When Vogue published a Guess ad featuring an AI-generated model in its July 2025 print edition, it may have seemed like just another glossy page in a fashion magazine. For the industry and the people watching it closely it was a bold statement.
Maybe it was also a test. Vogue isn’t just any fashion publication. It’s the fashion publication. If AI models are going to get the industry’s blessing, it was always going to start here. That doesn’t mean the public or the professionals are ready for it.
Fashion’s New “It” Girl
The model in the Guess ad was the textbook “ideal image.” Thin, white, blonde, and pouty-lipped. Her look didn’t challenge norms. It cemented them.
That alone was enough to trigger an uproar online. It wasn’t just about her appearance. It was about what it meant that Vogue, a brand that helped set beauty standards for over a century, chose to publish an image of a woman who doesn’t exist. Not in real life, anyway.
AI models have been floating around the industry since at least 2023, but mostly in the background on Instagram pages or small digital campaigns. Vogue elevating one to its printed pages felt like a turning point. Or, depending on who you ask, a regression.
“Artificial Diversity” and the Risk of Hollow Inclusion
One of the most frustrating parts of this AI model trend is that it’s happening while the fashion industry is still struggling to meaningfully include real people of color, different body types, and varied gender identities.
Back in 2023, Levi’s was already under fire for using “diverse” AI models in a campaign. Critics quickly labeled it “artificial diversity.” Instead of hiring actual models of color, they just programmed some into existence. It’s not inclusive. It’s lazy.
The fear brands will use AI to check diversity boxes without actually giving opportunities, compensation, or visibility to real people from underrepresented groups.
Worse still, if the AI creators and programmers themselves aren’t diverse, then we’re likely to keep seeing the same Eurocentric beauty ideals repeated ad nauseam.
A Generation Growing Up with Unreal Humans
Let’s talk about Gen Z. Born between 1997 and 2012, they’ve grown up with more exposure to digital media and more ads than any generation before. TikTok, Instagram, YouTube, it’s nonstop.
They crave authenticity. At the same time, we’re at risk of bombarding them with images of people who aren’t even real.

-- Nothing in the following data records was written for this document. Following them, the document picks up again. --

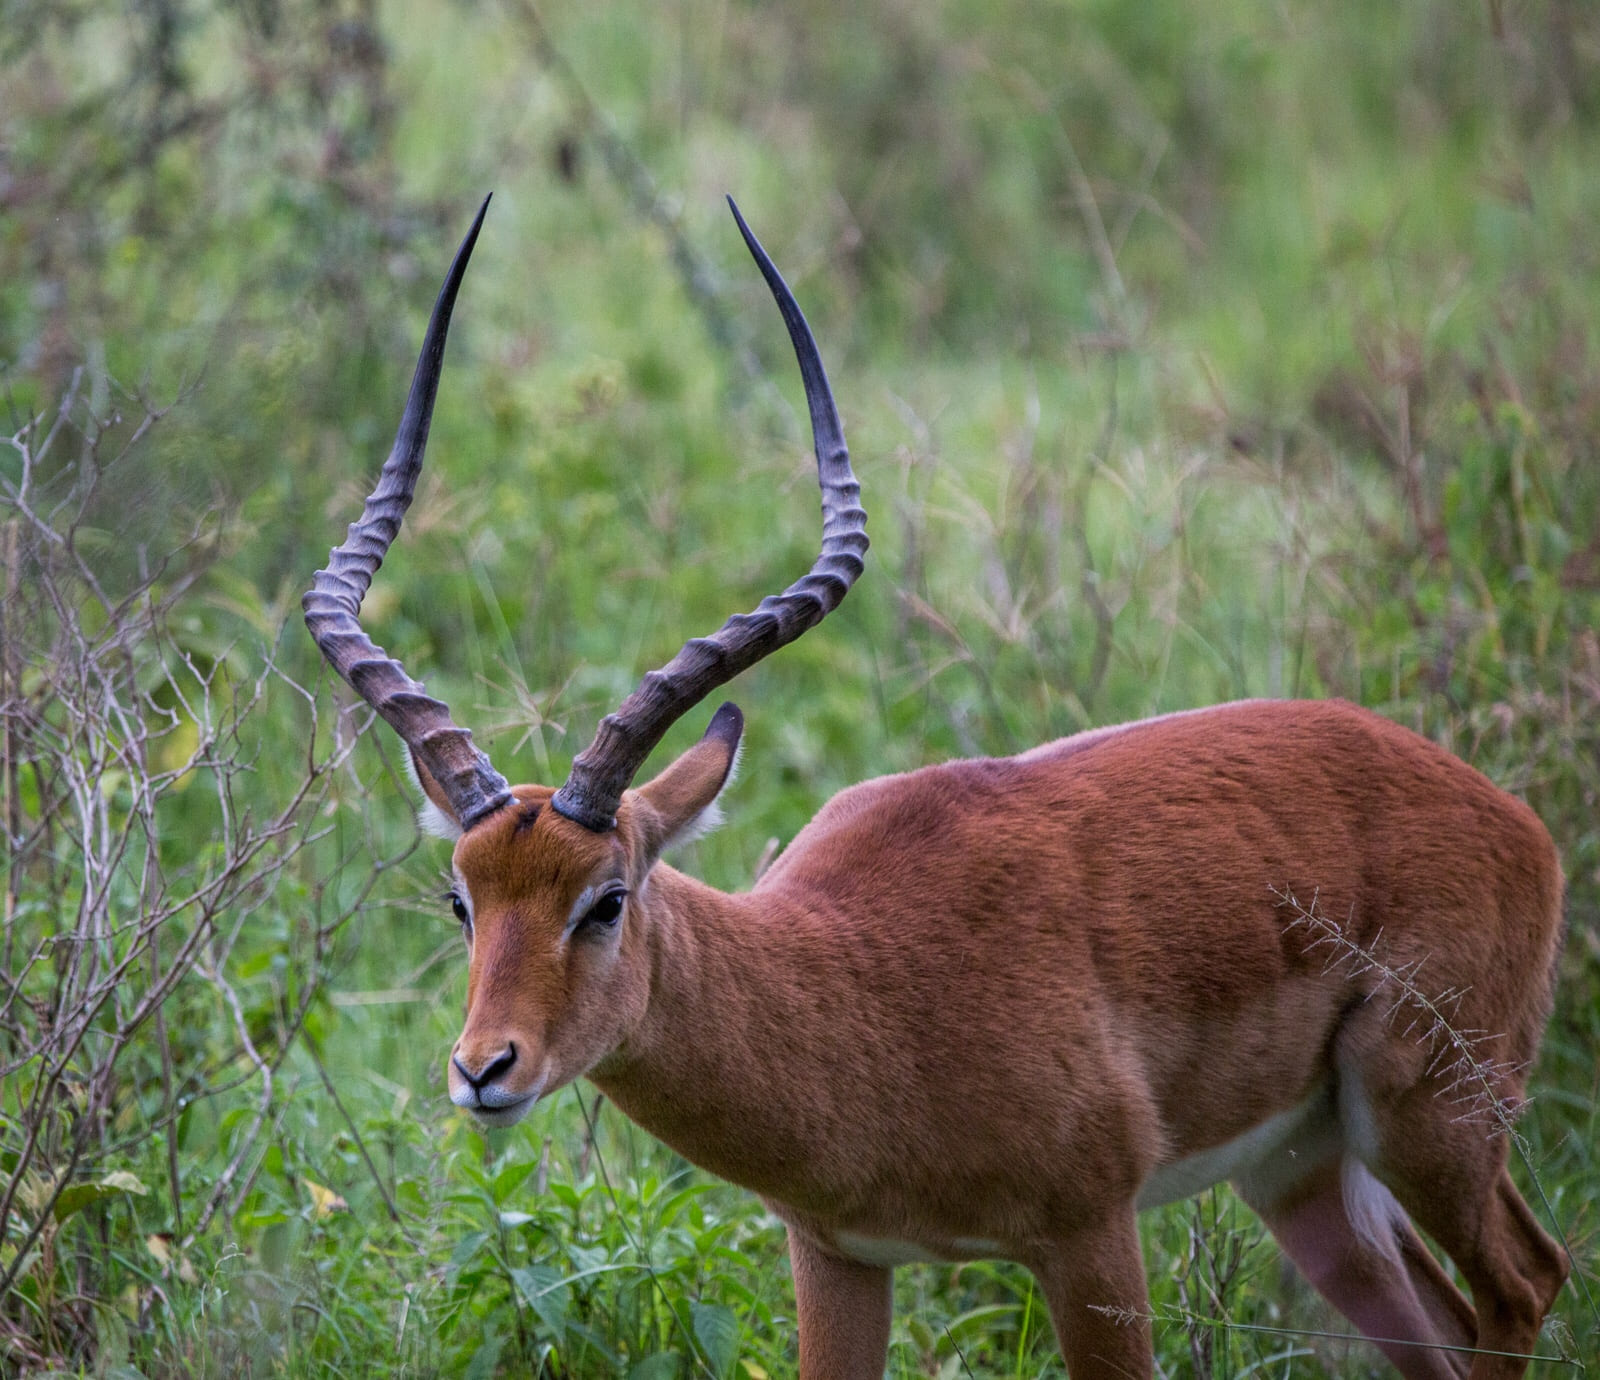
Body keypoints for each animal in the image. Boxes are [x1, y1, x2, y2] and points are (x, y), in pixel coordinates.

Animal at [305, 197, 1569, 1380]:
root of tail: (1510, 819)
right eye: (462, 900)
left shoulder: (1089, 1235)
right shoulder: (837, 1254)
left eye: (604, 899)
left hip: (1430, 1116)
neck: (856, 992)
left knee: (1524, 1284)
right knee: (1440, 1327)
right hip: (1302, 1172)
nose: (484, 1070)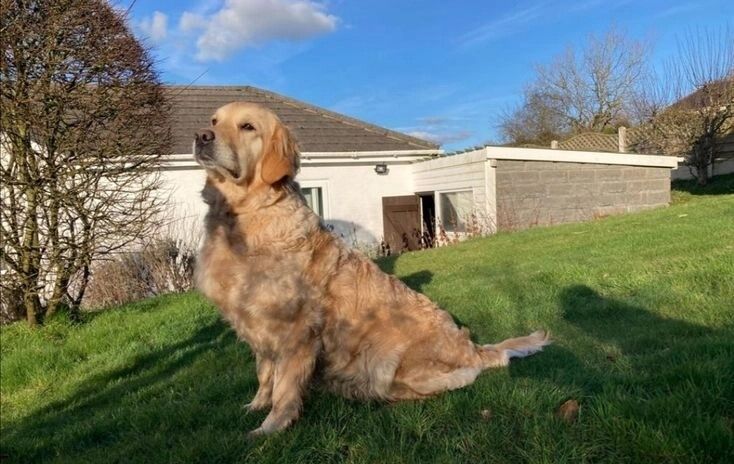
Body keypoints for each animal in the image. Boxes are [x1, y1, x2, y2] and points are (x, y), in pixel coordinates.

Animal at [193, 101, 548, 436]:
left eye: (247, 126)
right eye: (214, 120)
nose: (201, 136)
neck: (244, 215)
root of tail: (474, 348)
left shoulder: (295, 330)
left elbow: (283, 387)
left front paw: (270, 428)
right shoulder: (258, 327)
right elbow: (265, 375)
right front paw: (255, 406)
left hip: (387, 357)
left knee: (455, 381)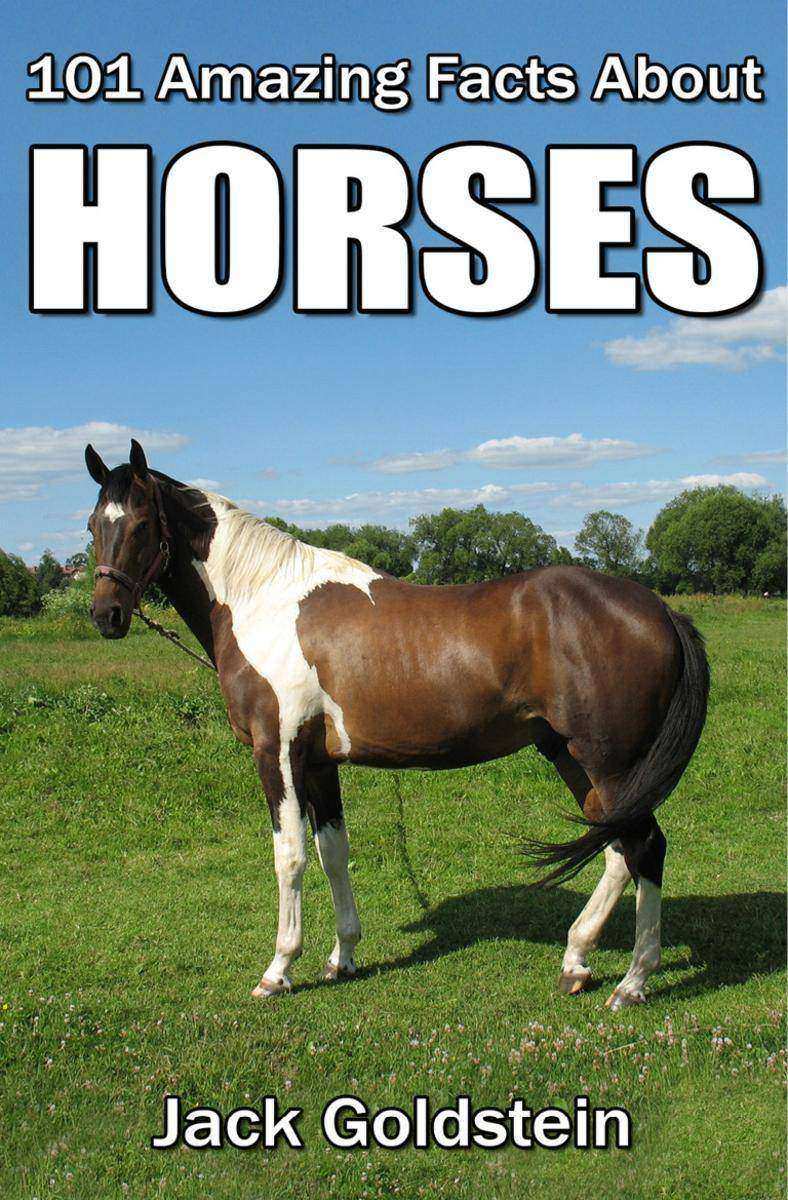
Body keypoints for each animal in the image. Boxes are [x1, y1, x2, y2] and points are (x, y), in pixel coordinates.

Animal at [85, 440, 709, 1010]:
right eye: (94, 523)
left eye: (142, 524)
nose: (105, 615)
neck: (262, 600)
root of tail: (660, 609)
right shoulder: (319, 762)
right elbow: (332, 852)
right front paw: (343, 956)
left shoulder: (277, 752)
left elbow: (290, 855)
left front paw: (278, 969)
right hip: (573, 757)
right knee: (619, 849)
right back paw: (577, 961)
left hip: (610, 760)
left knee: (646, 846)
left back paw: (633, 982)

A study shows Gen Z is especially vulnerable to the kind of beauty pressure that comes from highly filtered, idealized media. Now throw AI models into the mix, beings literally designed to be flawless. It’s easy to imagine how quickly that could lead to distorted body image, low self-esteem, and unrealistic expectations about appearance.
More content doesn’t always mean better content. AI gives brands the ability to churn out a lot more, faster and cheaper. Which means more chances for young viewers to absorb beauty standards that are entirely made up.
Creative Labor at Risk
There’s another layer to all this: jobs. Modeling is one thing, but this trend doesn’t stop at the runway. Fashion is built on the creative labor of photographers, stylists, makeup artists, set designers, casting directors. Replace models with AI avatars, and suddenly you need fewer of all those other roles, too.
Some industry veterans are calling this a form of “robot cultural appropriation”. It’s where brands borrow the look of diversity, the vibe of human creativity, but cut out the people behind it. Models like Sarah Murray have spoken out about how exhausting and demoralizing it is to be held to impossible digital standards, while losing gigs to literal code.
There Is a Way to Use AI Responsibly But It’s Not This
Look, AI isn’t inherently evil. There are ways it could be used to support human talent. If models could license their likenesses for virtual shoots, that might be a new income stream. If AI could help overworked creatives meet tight deadlines, that could be a helpful tool.
That’s not what’s happening right now. Instead, we’re seeing AI used to mass-produce perfection. Without nuance, depth, and the lived experience that gives real people power and presence.
AI creators say their digital models are realistic and inclusive. That only goes so far when the end result looks like every other over-retouched campaign from the last 30 years.
AI in fashion isn’t going away. How we use it, who gets to control it, and who benefits from it, those things are still up for debate.